Run a Spark job on Dataproc on Google Kubernetes Engine

Before you begin

  1. You must have created a standard (not autopilot) Google Kubernetes Engine (GKE) zonal or regional cluster that has Workload Identity enabled on the cluster.

Create a Dataproc on GKE virtual cluster

A Dataproc on GKE virtual cluster is created as the deployment platform for Dataproc components. It's a virtual resource, and unlike a Dataproc on Compute Engine cluster, does not include separate Dataproc master and worker VMs.

  • Dataproc on GKE creates node pools within a GKE cluster when you create a Dataproc on GKE virtual cluster.

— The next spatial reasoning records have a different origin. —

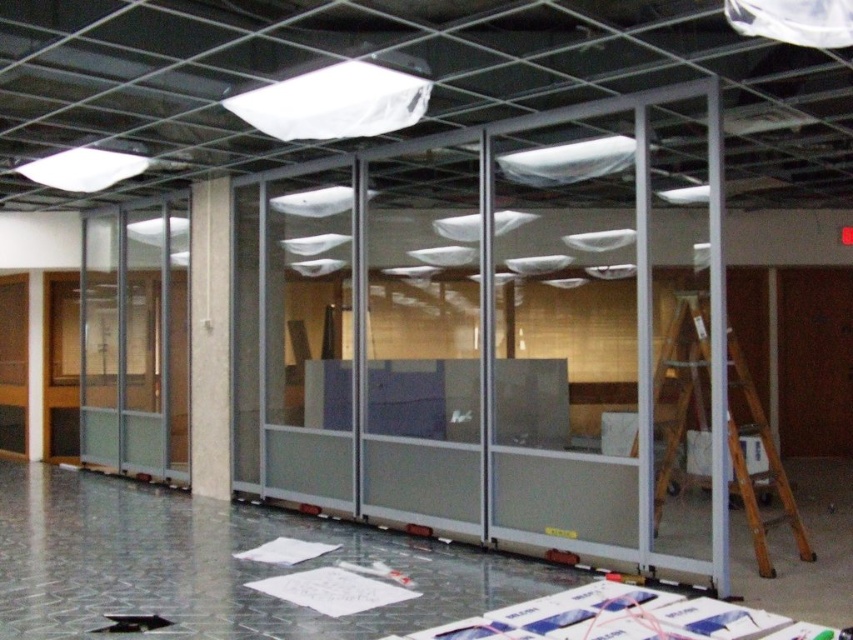
Question: Is white marble pillar at center to the right of white matte paper at lower center from the viewer's perspective?

Choices:
 (A) yes
 (B) no

Answer: (B)

Question: Is wooden ladder at right smaller than white marble pillar at center?

Choices:
 (A) yes
 (B) no

Answer: (B)

Question: Based on their relative distances, which object is nearer to the white matte paper at lower center?

Choices:
 (A) wooden ladder at right
 (B) white marble pillar at center

Answer: (B)

Question: Which object is positioned farthest from the white matte paper at lower center?

Choices:
 (A) white marble pillar at center
 (B) wooden ladder at right

Answer: (B)

Question: Can you confirm if white marble pillar at center is positioned below white matte paper at lower center?

Choices:
 (A) no
 (B) yes

Answer: (A)

Question: Among these points, which one is nearest to the camera?

Choices:
 (A) (740, 376)
 (B) (277, 561)
 (C) (201, 211)

Answer: (A)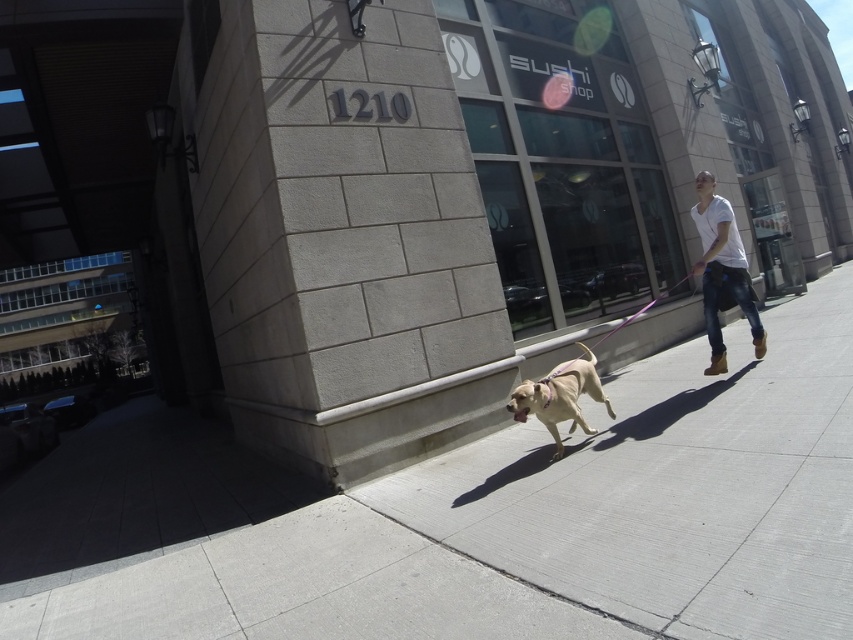
Is point (750, 289) behind point (595, 396)?

Yes, it is.

Is white cotton shirt at right thinner than golden fur dog at center?

Correct, white cotton shirt at right's width is less than golden fur dog at center's.

Where is `white cotton shirt at right`? The image size is (853, 640). white cotton shirt at right is located at coordinates (722, 272).

Does gray concrete sidewalk at lower center lie in front of golden fur dog at center?

Yes, gray concrete sidewalk at lower center is in front of golden fur dog at center.

Which is behind, point (459, 586) or point (595, 356)?

Positioned behind is point (595, 356).

Find the location of a particular element. gray concrete sidewalk at lower center is located at coordinates (544, 524).

Is gray concrete sidewalk at lower center wider than white cotton shirt at right?

Yes.

Is gray concrete sidewalk at lower center thinner than white cotton shirt at right?

No.

Is point (252, 528) positioned after point (695, 176)?

No, it is in front of (695, 176).

The width and height of the screenshot is (853, 640). I want to click on gray concrete sidewalk at lower center, so click(544, 524).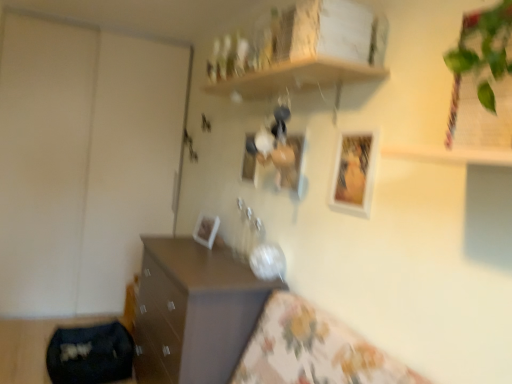
Find the location of `vacant space in front of white plastic picture frame at center, which is the 1th picture frame from back to front`. vacant space in front of white plastic picture frame at center, which is the 1th picture frame from back to front is located at coordinates (211, 251).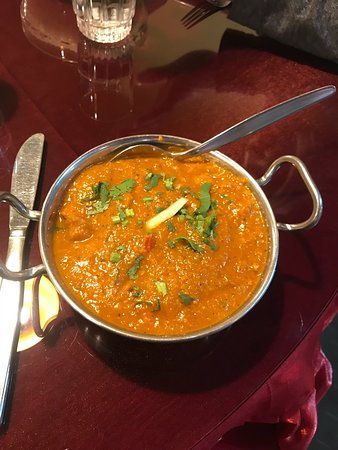
You are a GUI agent. You are given a task and a screenshot of the screen. Output one action in this format:
    pyautogui.click(x=<x>, y=<y>)
    Task: Click on the bowl
    The image size is (338, 450).
    Given the screenshot: What is the action you would take?
    pyautogui.click(x=257, y=296)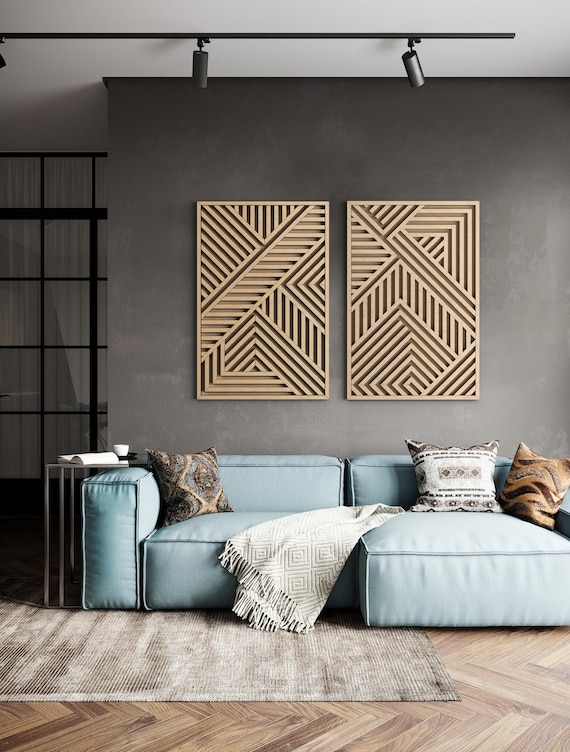
Identify the location of brown pillow with swirls on the right. (527, 484).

  • Dataproc on GKE jobs are run as pods on these node pools. The node pools and scheduling of pods on the node pools are managed by GKE.

  • Create multiple virtual clusters. You can create and run multiple virtual clusters on a GKE cluster to obtain improved resource utilization by sharing node pools across the virtual clusters.

    • Each virtual cluster:
      • is created with separate properties, including Spark engine version and workload identity
      • is isolated within a separate GKE namespace on the GKE cluster

Console

  1. In the Google Cloud console, go to the Dataproc Clusters page.

    Go to Clusters

  2. Click Create cluster.

  3. In the Create Dataproc cluster dialog, click Create in the Cluster on GKE row.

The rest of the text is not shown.